──────── Raw data
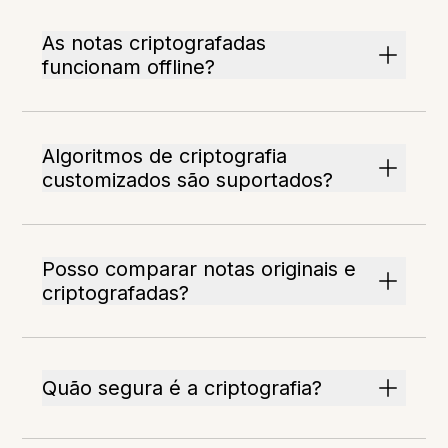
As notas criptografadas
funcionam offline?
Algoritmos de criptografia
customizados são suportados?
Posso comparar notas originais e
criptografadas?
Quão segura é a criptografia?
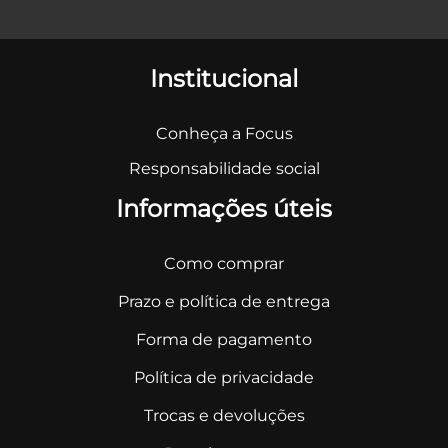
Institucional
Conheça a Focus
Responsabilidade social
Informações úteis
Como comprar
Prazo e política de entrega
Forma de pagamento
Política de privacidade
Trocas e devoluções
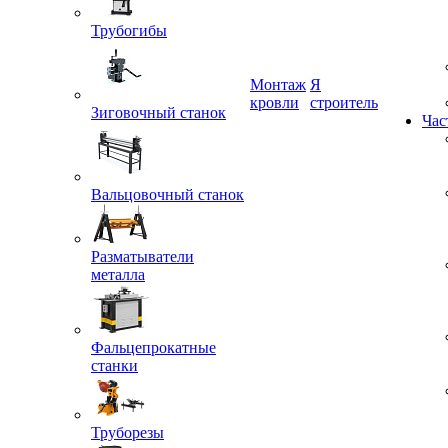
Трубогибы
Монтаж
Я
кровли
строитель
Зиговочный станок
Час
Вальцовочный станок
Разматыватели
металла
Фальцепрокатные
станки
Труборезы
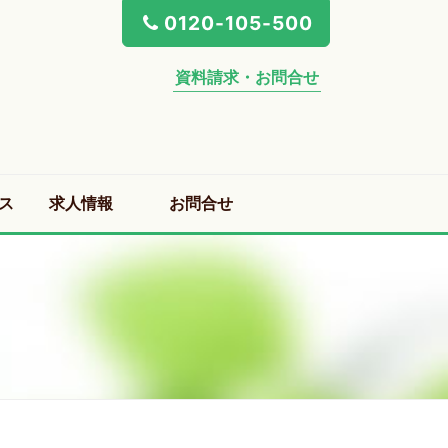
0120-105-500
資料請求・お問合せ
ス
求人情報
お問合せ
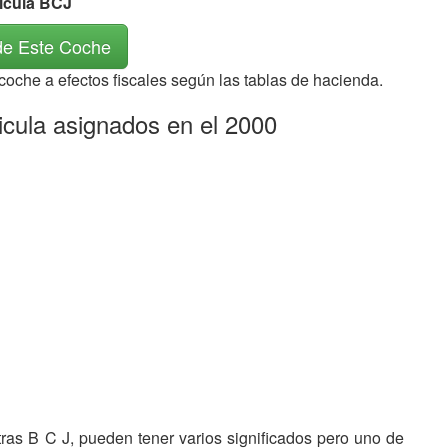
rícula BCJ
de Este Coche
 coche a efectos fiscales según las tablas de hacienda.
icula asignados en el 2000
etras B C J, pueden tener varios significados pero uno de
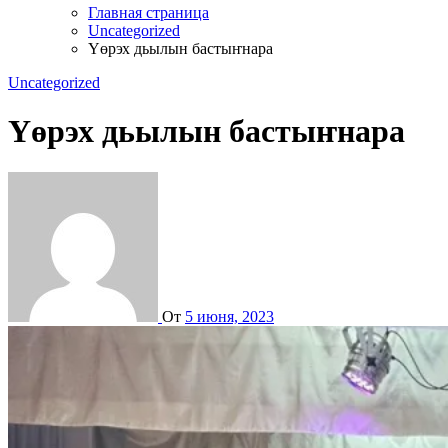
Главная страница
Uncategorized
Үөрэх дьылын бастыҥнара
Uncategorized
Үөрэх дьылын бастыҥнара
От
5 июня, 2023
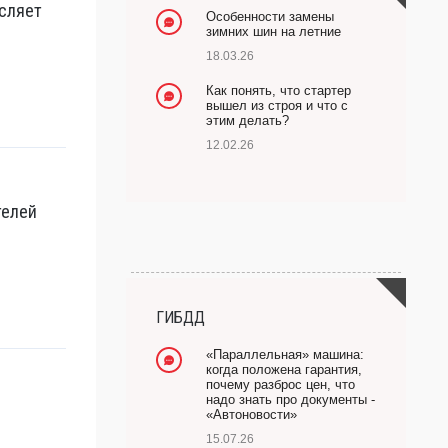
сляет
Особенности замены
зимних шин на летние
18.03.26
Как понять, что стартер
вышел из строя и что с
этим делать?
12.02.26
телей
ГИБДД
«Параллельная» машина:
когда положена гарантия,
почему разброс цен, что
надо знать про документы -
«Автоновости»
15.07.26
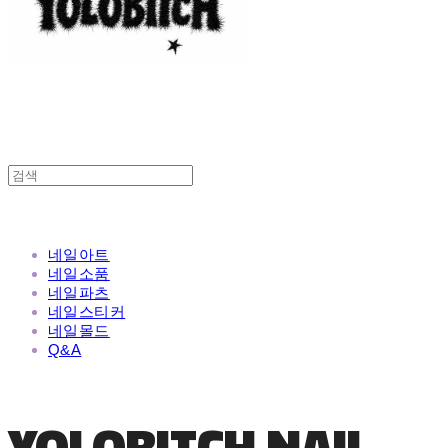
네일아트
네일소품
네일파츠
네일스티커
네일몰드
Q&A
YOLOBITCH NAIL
────────────────
Your assignment
Your copy should consist solely of the lines from the line containing "Posso comparar notas originais e" through the last line of the records above, reproduced exactly, with the pictures left out.

Task response
Posso comparar notas originais e
criptografadas?
Quão segura é a criptografia?
Institucional
Conheça a Focus
Responsabilidade social
Informações úteis
Como comprar
Prazo e política de entrega
Forma de pagamento
Política de privacidade
Trocas e devoluções
Трубогибы
Монтаж
Я
кровли
строитель
Зиговочный станок
Час
Вальцовочный станок
Разматыватели
металла
Фальцепрокатные
станки
Труборезы
0120-105-500
資料請求・お問合せ
ス
求人情報
お問合せ
rícula BCJ
de Este Coche
 coche a efectos fiscales según las tablas de hacienda.
icula asignados en el 2000
etras B C J, pueden tener varios significados pero uno de
Главная страница
Uncategorized
Үөрэх дьылын бастыҥнара
Uncategorized
Үөрэх дьылын бастыҥнара
От
5 июня, 2023
сляет
Особенности замены
зимних шин на летние
18.03.26
Как понять, что стартер
вышел из строя и что с
этим делать?
12.02.26
телей
ГИБДД
«Параллельная» машина:
когда положена гарантия,
почему разброс цен, что
надо знать про документы -
«Автоновости»
15.07.26
네일아트
네일소품
네일파츠
네일스티커
네일몰드
Q&A
YOLOBITCH NAIL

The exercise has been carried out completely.